>>>>>
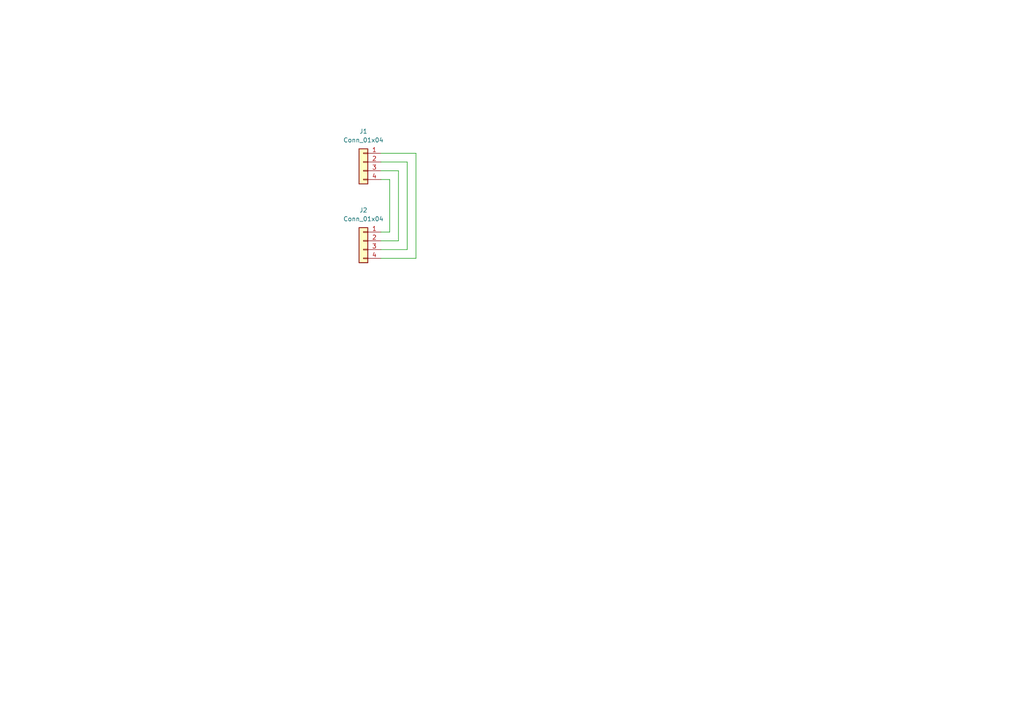
<source format=kicad_sch>
(kicad_sch (version 20211123) (generator eeschema)

  (uuid e63e39d7-6ac0-4ffd-8aa3-1841a4541b55)

  (paper "A4")

  


  (wire (pts (xy 120.65 44.45) (xy 110.49 44.45))
    (stroke (width 0) (type default) (color 0 0 0 0))
    (uuid 019410ec-340a-474b-a3cb-d3a780f307b4)
  )
  (wire (pts (xy 113.03 52.07) (xy 113.03 67.31))
    (stroke (width 0) (type default) (color 0 0 0 0))
    (uuid 0574e075-2594-4438-bbc0-8c8fc583653d)
  )
  (wire (pts (xy 115.57 49.53) (xy 110.49 49.53))
    (stroke (width 0) (type default) (color 0 0 0 0))
    (uuid 0a2fc805-5bca-434a-b0c2-d0d22d640cec)
  )
  (wire (pts (xy 120.65 74.93) (xy 120.65 44.45))
    (stroke (width 0) (type default) (color 0 0 0 0))
    (uuid 12290910-e1c4-4f12-a089-9b99be24c1fc)
  )
  (wire (pts (xy 110.49 46.99) (xy 118.11 46.99))
    (stroke (width 0) (type default) (color 0 0 0 0))
    (uuid 269dc11e-3732-4b0d-8804-d7467b2caa7b)
  )
  (wire (pts (xy 115.57 69.85) (xy 115.57 49.53))
    (stroke (width 0) (type default) (color 0 0 0 0))
    (uuid 2902cb0a-8f42-4c95-9ea3-5e179bfad9e8)
  )
  (wire (pts (xy 118.11 72.39) (xy 110.49 72.39))
    (stroke (width 0) (type default) (color 0 0 0 0))
    (uuid 5a0d2da8-4bb5-4a74-b5da-474a571f78e2)
  )
  (wire (pts (xy 110.49 69.85) (xy 115.57 69.85))
    (stroke (width 0) (type default) (color 0 0 0 0))
    (uuid ca75c077-f24e-4105-bb17-e07a86a020b8)
  )
  (wire (pts (xy 113.03 67.31) (xy 110.49 67.31))
    (stroke (width 0) (type default) (color 0 0 0 0))
    (uuid cf2ca2b8-c110-4ac7-9be4-383392984644)
  )
  (wire (pts (xy 118.11 46.99) (xy 118.11 72.39))
    (stroke (width 0) (type default) (color 0 0 0 0))
    (uuid d04e4a25-fea8-400a-b78a-19b8bbedb78b)
  )
  (wire (pts (xy 110.49 52.07) (xy 113.03 52.07))
    (stroke (width 0) (type default) (color 0 0 0 0))
    (uuid d87da4fe-21f0-4657-8205-602e9208abb8)
  )
  (wire (pts (xy 110.49 74.93) (xy 120.65 74.93))
    (stroke (width 0) (type default) (color 0 0 0 0))
    (uuid dbf9d52f-7c18-496f-9222-1cd5f4d22ee1)
  )

  (symbol (lib_id "Connector_Generic:Conn_01x04") (at 105.41 46.99 0) (mirror y) (unit 1)
    (in_bom yes) (on_board yes) (fields_autoplaced)
    (uuid 81a15393-727e-448b-a777-b18773023d89)
    (property "Reference" "J1" (id 0) (at 105.41 38.1 0))
    (property "Value" "" (id 1) (at 105.41 40.64 0))
    (property "Footprint" "" (id 2) (at 105.41 46.99 0)
      (effects (font (size 1.27 1.27)) hide)
    )
    (property "Datasheet" "~" (id 3) (at 105.41 46.99 0)
      (effects (font (size 1.27 1.27)) hide)
    )
    (pin "1" (uuid 503dbd88-3e6b-48cc-a2ea-a6e28b52a1f7))
    (pin "2" (uuid 592f25e6-a01b-47fd-8172-3da01117d00a))
    (pin "3" (uuid cb614b23-9af3-4aec-bed8-c1374e001510))
    (pin "4" (uuid 20cca02e-4c4d-4961-b6b4-b40a1731b220))
  )

  (symbol (lib_id "Connector_Generic:Conn_01x04") (at 105.41 69.85 0) (mirror y) (unit 1)
    (in_bom yes) (on_board yes) (fields_autoplaced)
    (uuid ddb850dd-54a7-4b63-bc5c-bb6ecd4a3633)
    (property "Reference" "J2" (id 0) (at 105.41 60.96 0))
    (property "Value" "" (id 1) (at 105.41 63.5 0))
    (property "Footprint" "" (id 2) (at 105.41 69.85 0)
      (effects (font (size 1.27 1.27)) hide)
    )
    (property "Datasheet" "~" (id 3) (at 105.41 69.85 0)
      (effects (font (size 1.27 1.27)) hide)
    )
    (pin "1" (uuid fe4cc217-32a1-4374-9d51-46234fb59001))
    (pin "2" (uuid 0fd3f13d-0c3f-4c8e-b91e-1739efdf550b))
    (pin "3" (uuid 2a3624de-1e65-44b5-8315-a1c35dfa4ff3))
    (pin "4" (uuid 6c353f58-6a07-42df-b4f4-806225c5678c))
  )

  (sheet_instances
    (path "/" (page "1"))
  )

  (symbol_instances
    (path "/81a15393-727e-448b-a777-b18773023d89"
      (reference "J1") (unit 1) (value "Conn_01x04") (footprint "Strip_connector:Strip_connector")
    )
    (path "/ddb850dd-54a7-4b63-bc5c-bb6ecd4a3633"
      (reference "J2") (unit 1) (value "Conn_01x04") (footprint "Strip_connector:Strip_connector")
    )
  )
)

</source>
<<<<<
■ WORK INSTRUCTIONS:
Above are records with pictures; repeat the records exactly and leave the pictures out.

■ RESPONSE:
<source format=kicad_sch>
(kicad_sch (version 20211123) (generator eeschema)

  (uuid e63e39d7-6ac0-4ffd-8aa3-1841a4541b55)

  (paper "A4")

  


  (wire (pts (xy 120.65 44.45) (xy 110.49 44.45))
    (stroke (width 0) (type default) (color 0 0 0 0))
    (uuid 019410ec-340a-474b-a3cb-d3a780f307b4)
  )
  (wire (pts (xy 113.03 52.07) (xy 113.03 67.31))
    (stroke (width 0) (type default) (color 0 0 0 0))
    (uuid 0574e075-2594-4438-bbc0-8c8fc583653d)
  )
  (wire (pts (xy 115.57 49.53) (xy 110.49 49.53))
    (stroke (width 0) (type default) (color 0 0 0 0))
    (uuid 0a2fc805-5bca-434a-b0c2-d0d22d640cec)
  )
  (wire (pts (xy 120.65 74.93) (xy 120.65 44.45))
    (stroke (width 0) (type default) (color 0 0 0 0))
    (uuid 12290910-e1c4-4f12-a089-9b99be24c1fc)
  )
  (wire (pts (xy 110.49 46.99) (xy 118.11 46.99))
    (stroke (width 0) (type default) (color 0 0 0 0))
    (uuid 269dc11e-3732-4b0d-8804-d7467b2caa7b)
  )
  (wire (pts (xy 115.57 69.85) (xy 115.57 49.53))
    (stroke (width 0) (type default) (color 0 0 0 0))
    (uuid 2902cb0a-8f42-4c95-9ea3-5e179bfad9e8)
  )
  (wire (pts (xy 118.11 72.39) (xy 110.49 72.39))
    (stroke (width 0) (type default) (color 0 0 0 0))
    (uuid 5a0d2da8-4bb5-4a74-b5da-474a571f78e2)
  )
  (wire (pts (xy 110.49 69.85) (xy 115.57 69.85))
    (stroke (width 0) (type default) (color 0 0 0 0))
    (uuid ca75c077-f24e-4105-bb17-e07a86a020b8)
  )
  (wire (pts (xy 113.03 67.31) (xy 110.49 67.31))
    (stroke (width 0) (type default) (color 0 0 0 0))
    (uuid cf2ca2b8-c110-4ac7-9be4-383392984644)
  )
  (wire (pts (xy 118.11 46.99) (xy 118.11 72.39))
    (stroke (width 0) (type default) (color 0 0 0 0))
    (uuid d04e4a25-fea8-400a-b78a-19b8bbedb78b)
  )
  (wire (pts (xy 110.49 52.07) (xy 113.03 52.07))
    (stroke (width 0) (type default) (color 0 0 0 0))
    (uuid d87da4fe-21f0-4657-8205-602e9208abb8)
  )
  (wire (pts (xy 110.49 74.93) (xy 120.65 74.93))
    (stroke (width 0) (type default) (color 0 0 0 0))
    (uuid dbf9d52f-7c18-496f-9222-1cd5f4d22ee1)
  )

  (symbol (lib_id "Connector_Generic:Conn_01x04") (at 105.41 46.99 0) (mirror y) (unit 1)
    (in_bom yes) (on_board yes) (fields_autoplaced)
    (uuid 81a15393-727e-448b-a777-b18773023d89)
    (property "Reference" "J1" (id 0) (at 105.41 38.1 0))
    (property "Value" "" (id 1) (at 105.41 40.64 0))
    (property "Footprint" "" (id 2) (at 105.41 46.99 0)
      (effects (font (size 1.27 1.27)) hide)
    )
    (property "Datasheet" "~" (id 3) (at 105.41 46.99 0)
      (effects (font (size 1.27 1.27)) hide)
    )
    (pin "1" (uuid 503dbd88-3e6b-48cc-a2ea-a6e28b52a1f7))
    (pin "2" (uuid 592f25e6-a01b-47fd-8172-3da01117d00a))
    (pin "3" (uuid cb614b23-9af3-4aec-bed8-c1374e001510))
    (pin "4" (uuid 20cca02e-4c4d-4961-b6b4-b40a1731b220))
  )

  (symbol (lib_id "Connector_Generic:Conn_01x04") (at 105.41 69.85 0) (mirror y) (unit 1)
    (in_bom yes) (on_board yes) (fields_autoplaced)
    (uuid ddb850dd-54a7-4b63-bc5c-bb6ecd4a3633)
    (property "Reference" "J2" (id 0) (at 105.41 60.96 0))
    (property "Value" "" (id 1) (at 105.41 63.5 0))
    (property "Footprint" "" (id 2) (at 105.41 69.85 0)
      (effects (font (size 1.27 1.27)) hide)
    )
    (property "Datasheet" "~" (id 3) (at 105.41 69.85 0)
      (effects (font (size 1.27 1.27)) hide)
    )
    (pin "1" (uuid fe4cc217-32a1-4374-9d51-46234fb59001))
    (pin "2" (uuid 0fd3f13d-0c3f-4c8e-b91e-1739efdf550b))
    (pin "3" (uuid 2a3624de-1e65-44b5-8315-a1c35dfa4ff3))
    (pin "4" (uuid 6c353f58-6a07-42df-b4f4-806225c5678c))
  )

  (sheet_instances
    (path "/" (page "1"))
  )

  (symbol_instances
    (path "/81a15393-727e-448b-a777-b18773023d89"
      (reference "J1") (unit 1) (value "Conn_01x04") (footprint "Strip_connector:Strip_connector")
    )
    (path "/ddb850dd-54a7-4b63-bc5c-bb6ecd4a3633"
      (reference "J2") (unit 1) (value "Conn_01x04") (footprint "Strip_connector:Strip_connector")
    )
  )
)

</source>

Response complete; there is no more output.